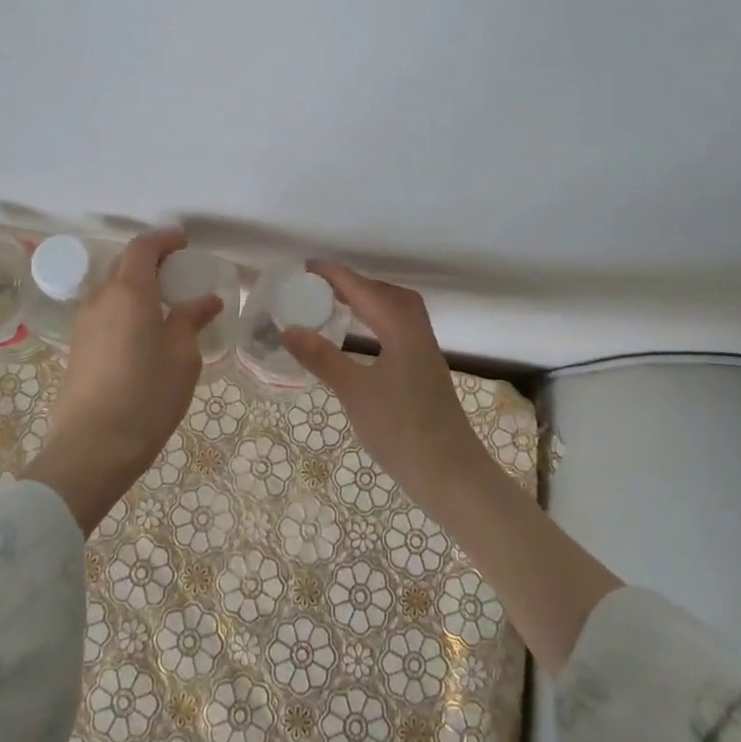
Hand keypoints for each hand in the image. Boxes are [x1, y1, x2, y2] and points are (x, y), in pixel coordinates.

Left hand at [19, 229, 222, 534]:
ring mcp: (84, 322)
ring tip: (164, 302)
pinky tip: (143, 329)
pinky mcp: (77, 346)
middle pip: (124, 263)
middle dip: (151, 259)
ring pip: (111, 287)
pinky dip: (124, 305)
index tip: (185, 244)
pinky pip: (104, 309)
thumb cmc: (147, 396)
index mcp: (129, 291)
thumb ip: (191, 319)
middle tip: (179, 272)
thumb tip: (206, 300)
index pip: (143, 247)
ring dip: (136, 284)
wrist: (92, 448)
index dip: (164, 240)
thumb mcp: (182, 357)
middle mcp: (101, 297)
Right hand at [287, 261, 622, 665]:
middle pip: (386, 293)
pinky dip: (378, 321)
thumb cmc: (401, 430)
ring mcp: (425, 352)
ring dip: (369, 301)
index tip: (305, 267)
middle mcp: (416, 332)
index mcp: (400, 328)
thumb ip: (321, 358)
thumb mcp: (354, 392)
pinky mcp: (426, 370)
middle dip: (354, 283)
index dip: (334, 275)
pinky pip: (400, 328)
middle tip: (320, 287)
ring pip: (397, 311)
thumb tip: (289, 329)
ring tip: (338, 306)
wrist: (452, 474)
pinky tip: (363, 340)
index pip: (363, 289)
• • •
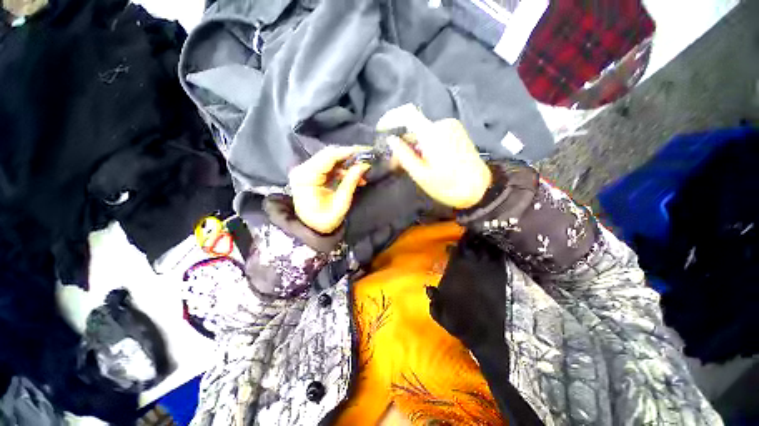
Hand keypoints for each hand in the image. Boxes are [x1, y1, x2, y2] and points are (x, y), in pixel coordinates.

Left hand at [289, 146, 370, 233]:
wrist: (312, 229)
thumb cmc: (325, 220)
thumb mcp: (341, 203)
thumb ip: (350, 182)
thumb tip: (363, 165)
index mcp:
• • •
# WHAT NEEDS TO BE DONE
Look above for the line with "pinky mcp: (426, 370)" and the line with "index pip: (363, 289)". Write out those two lines and all the lines between them, exactly, and no others.

# RESPONSE AREA
pinky mcp: (426, 370)
middle dip: (354, 283)
index dip: (334, 275)
pinky pip: (400, 328)
middle tip: (320, 287)
ring pip: (397, 311)
thumb tip: (289, 329)
ring tip: (338, 306)
wrist: (452, 474)
pinky tip: (363, 340)
index pip: (363, 289)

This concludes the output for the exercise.